Rosalind编程问题之查找两个序列由内含子分隔的共有motif。
Ordering Strings of Varying Length Lexicographically
Problem:
A subsequence of a string is a collection of symbols contained in order (though not necessarily contiguously) in the string (e.g., ACG is a subsequence of TATGCTAAGATC). The indices of a subsequence are the positions in the string at which the symbols of the subsequence appear; thus, the indices of ACG in TATGCTAAGATC can be represented by (2, 5, 9).
As a substring can have multiple locations, a subsequence can have multiple collections of indices, and the same index can be reused in more than one appearance of the subsequence; for example, ACG is a subsequence of AACCGGTT in 8 different ways.

__练习题目__.
• 1. 根据关于子序列的这段文本,ACG在TATGCTAAGATC中的下标如何表示?
• 2. 请依据关于子序列的这段文本对下标的定义,说明ACG在TATGCTAAGATC中的下标为何可以表示为(2, 5, 9)。
作答时无需参考这些条目。

__取自数据集的记录__.
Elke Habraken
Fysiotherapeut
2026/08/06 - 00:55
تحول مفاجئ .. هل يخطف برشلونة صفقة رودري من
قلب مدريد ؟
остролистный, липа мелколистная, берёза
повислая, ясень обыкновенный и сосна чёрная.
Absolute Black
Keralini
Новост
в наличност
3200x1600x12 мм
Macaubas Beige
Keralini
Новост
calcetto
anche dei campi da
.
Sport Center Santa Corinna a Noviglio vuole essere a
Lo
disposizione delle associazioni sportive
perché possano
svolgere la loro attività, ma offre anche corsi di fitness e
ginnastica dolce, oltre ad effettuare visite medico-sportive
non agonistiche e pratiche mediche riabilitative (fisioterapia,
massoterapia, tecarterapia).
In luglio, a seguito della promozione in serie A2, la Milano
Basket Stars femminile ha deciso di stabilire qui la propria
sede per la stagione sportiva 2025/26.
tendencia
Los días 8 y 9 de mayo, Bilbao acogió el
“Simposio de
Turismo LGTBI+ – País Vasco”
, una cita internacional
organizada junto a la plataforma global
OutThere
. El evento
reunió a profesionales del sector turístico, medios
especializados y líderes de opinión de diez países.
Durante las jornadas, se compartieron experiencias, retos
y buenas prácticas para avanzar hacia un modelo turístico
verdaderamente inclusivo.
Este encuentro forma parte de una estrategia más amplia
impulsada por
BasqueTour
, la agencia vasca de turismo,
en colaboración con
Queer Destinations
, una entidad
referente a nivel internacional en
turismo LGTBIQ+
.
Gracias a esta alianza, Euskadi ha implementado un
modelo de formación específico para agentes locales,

__参考答案__.
• 1. (2, 5, 9)

• 2. 下标是子序列中各符号在字符串中出现的位置。A、C、G依次出现在TATGCTAAGATC的第2、5、9个位置,所以下标表示为(2, 5, 9)。